§ Record extracts
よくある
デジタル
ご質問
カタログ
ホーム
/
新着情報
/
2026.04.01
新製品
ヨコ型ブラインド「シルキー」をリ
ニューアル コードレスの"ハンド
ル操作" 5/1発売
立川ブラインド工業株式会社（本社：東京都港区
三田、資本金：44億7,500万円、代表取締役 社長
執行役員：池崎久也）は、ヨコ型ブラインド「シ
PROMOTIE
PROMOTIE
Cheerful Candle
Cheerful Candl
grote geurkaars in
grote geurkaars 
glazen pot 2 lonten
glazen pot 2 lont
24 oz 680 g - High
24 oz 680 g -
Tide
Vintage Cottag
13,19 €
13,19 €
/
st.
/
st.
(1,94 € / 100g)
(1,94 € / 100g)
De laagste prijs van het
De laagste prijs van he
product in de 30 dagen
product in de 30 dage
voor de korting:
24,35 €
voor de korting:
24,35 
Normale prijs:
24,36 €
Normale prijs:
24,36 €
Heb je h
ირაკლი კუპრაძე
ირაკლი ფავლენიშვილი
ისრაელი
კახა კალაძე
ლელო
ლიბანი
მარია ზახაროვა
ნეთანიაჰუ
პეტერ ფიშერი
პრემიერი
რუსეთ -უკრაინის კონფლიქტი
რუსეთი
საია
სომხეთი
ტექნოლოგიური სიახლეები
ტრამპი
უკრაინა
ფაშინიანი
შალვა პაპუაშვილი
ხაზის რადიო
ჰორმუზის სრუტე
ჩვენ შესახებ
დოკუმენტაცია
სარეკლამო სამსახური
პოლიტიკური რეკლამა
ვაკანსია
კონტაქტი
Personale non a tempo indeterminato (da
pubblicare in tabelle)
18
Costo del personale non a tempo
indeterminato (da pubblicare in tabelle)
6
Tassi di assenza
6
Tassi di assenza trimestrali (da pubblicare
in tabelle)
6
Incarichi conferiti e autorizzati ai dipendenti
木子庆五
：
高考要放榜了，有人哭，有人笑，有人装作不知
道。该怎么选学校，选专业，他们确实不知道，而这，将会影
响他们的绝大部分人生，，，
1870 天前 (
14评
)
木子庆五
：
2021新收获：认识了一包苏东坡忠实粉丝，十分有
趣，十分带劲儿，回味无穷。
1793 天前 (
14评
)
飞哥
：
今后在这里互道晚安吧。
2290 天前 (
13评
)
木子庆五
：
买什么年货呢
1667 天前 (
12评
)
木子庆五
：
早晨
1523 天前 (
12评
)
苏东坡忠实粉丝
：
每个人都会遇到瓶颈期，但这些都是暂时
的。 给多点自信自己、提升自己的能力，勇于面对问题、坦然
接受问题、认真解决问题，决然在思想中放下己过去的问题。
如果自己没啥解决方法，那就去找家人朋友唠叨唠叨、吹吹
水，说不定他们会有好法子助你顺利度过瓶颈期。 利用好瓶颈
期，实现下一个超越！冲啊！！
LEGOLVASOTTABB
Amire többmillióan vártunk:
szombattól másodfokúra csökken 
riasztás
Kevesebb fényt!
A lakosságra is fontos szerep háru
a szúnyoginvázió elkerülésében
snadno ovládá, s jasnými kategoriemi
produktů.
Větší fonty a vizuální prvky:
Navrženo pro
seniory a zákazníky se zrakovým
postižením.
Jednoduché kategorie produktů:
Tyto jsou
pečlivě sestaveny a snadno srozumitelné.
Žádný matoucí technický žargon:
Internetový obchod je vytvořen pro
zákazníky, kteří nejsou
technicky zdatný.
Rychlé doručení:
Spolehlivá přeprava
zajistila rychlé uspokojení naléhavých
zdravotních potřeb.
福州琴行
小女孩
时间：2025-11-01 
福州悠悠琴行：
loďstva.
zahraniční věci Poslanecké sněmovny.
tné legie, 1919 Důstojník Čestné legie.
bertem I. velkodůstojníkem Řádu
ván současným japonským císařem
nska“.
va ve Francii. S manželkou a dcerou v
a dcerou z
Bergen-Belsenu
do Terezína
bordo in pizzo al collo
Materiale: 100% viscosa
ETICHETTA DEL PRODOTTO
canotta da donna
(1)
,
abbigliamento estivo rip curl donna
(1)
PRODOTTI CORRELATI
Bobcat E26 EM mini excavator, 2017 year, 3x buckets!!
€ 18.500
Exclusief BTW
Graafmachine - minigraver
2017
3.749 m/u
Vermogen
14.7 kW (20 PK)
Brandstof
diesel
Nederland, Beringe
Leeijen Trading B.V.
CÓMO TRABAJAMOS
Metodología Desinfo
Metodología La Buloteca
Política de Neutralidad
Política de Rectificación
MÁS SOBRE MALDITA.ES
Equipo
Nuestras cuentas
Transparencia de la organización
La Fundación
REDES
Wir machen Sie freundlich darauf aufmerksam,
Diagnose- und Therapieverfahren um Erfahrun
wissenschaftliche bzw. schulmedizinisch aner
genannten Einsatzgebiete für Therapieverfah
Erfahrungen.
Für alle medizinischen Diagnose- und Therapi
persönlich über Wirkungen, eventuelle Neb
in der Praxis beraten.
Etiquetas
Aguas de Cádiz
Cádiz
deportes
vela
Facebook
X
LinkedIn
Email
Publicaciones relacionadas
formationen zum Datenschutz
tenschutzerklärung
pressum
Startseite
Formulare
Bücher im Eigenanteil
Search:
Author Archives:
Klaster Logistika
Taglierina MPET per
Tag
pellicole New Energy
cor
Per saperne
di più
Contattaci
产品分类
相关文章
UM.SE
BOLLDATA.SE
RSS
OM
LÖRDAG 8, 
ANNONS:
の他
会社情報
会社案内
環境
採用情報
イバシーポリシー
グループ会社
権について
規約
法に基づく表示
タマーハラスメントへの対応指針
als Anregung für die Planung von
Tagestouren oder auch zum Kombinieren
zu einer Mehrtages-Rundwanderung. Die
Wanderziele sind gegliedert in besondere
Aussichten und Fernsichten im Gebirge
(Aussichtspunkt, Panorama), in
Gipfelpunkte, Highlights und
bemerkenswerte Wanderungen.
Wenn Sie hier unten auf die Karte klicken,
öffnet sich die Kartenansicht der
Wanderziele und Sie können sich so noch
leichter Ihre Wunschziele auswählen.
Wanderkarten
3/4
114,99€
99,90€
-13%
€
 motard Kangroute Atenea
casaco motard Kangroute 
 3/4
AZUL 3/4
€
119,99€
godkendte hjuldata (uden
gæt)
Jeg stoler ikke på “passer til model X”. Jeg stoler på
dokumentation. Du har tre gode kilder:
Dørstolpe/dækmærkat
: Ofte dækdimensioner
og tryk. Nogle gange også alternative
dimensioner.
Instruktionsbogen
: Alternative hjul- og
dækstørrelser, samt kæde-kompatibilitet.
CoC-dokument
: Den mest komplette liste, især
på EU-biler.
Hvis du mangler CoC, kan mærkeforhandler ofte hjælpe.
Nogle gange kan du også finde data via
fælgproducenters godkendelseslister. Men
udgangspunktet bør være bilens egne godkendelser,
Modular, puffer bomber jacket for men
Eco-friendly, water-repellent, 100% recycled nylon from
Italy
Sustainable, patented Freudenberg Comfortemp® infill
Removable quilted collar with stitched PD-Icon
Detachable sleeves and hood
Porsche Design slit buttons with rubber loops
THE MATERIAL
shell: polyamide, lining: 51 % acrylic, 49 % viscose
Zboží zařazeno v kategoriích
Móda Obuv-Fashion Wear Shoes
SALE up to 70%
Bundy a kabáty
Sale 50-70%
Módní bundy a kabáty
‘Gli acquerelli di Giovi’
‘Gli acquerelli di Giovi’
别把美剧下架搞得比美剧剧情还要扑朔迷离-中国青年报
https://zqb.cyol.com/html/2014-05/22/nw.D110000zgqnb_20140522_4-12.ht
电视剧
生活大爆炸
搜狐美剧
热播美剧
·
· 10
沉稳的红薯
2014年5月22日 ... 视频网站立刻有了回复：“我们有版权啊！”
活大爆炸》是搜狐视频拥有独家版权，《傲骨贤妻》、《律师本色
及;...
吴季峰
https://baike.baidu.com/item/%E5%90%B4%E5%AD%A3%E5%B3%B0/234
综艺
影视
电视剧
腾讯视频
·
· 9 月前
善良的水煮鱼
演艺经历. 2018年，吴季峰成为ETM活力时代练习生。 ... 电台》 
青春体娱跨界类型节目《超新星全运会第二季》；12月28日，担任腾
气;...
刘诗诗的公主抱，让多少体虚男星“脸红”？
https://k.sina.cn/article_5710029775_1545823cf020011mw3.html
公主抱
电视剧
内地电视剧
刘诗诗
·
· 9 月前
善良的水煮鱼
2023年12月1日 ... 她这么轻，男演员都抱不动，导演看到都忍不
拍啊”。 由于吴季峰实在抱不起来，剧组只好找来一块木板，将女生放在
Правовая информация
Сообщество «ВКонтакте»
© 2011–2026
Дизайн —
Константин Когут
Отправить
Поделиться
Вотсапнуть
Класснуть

§ Aim of the exercise
Your answer should be the lines above, from the line containing "dækstørrelser, samt kæde-kompatibilitet." up to and including the line containing "青春体娱跨界类型节目《超新星全运会第二季》；12月28日，担任腾", reproduced exactly and with nothing else.

§ Reply
dækstørrelser, samt kæde-kompatibilitet.
CoC-dokument
: Den mest komplette liste, især
på EU-biler.
Hvis du mangler CoC, kan mærkeforhandler ofte hjælpe.
Nogle gange kan du også finde data via
fælgproducenters godkendelseslister. Men
udgangspunktet bør være bilens egne godkendelser,
Modular, puffer bomber jacket for men
Eco-friendly, water-repellent, 100% recycled nylon from
Italy
Sustainable, patented Freudenberg Comfortemp® infill
Removable quilted collar with stitched PD-Icon
Detachable sleeves and hood
Porsche Design slit buttons with rubber loops
THE MATERIAL
shell: polyamide, lining: 51 % acrylic, 49 % viscose
Zboží zařazeno v kategoriích
Móda Obuv-Fashion Wear Shoes
SALE up to 70%
Bundy a kabáty
Sale 50-70%
Módní bundy a kabáty
‘Gli acquerelli di Giovi’
‘Gli acquerelli di Giovi’
别把美剧下架搞得比美剧剧情还要扑朔迷离-中国青年报
https://zqb.cyol.com/html/2014-05/22/nw.D110000zgqnb_20140522_4-12.ht
电视剧
生活大爆炸
搜狐美剧
热播美剧
·
· 10
沉稳的红薯
2014年5月22日 ... 视频网站立刻有了回复：“我们有版权啊！”
活大爆炸》是搜狐视频拥有独家版权，《傲骨贤妻》、《律师本色
及;...
吴季峰
https://baike.baidu.com/item/%E5%90%B4%E5%AD%A3%E5%B3%B0/234
综艺
影视
电视剧
腾讯视频
·
· 9 月前
善良的水煮鱼
演艺经历. 2018年，吴季峰成为ETM活力时代练习生。 ... 电台》 
青春体娱跨界类型节目《超新星全运会第二季》；12月28日，担任腾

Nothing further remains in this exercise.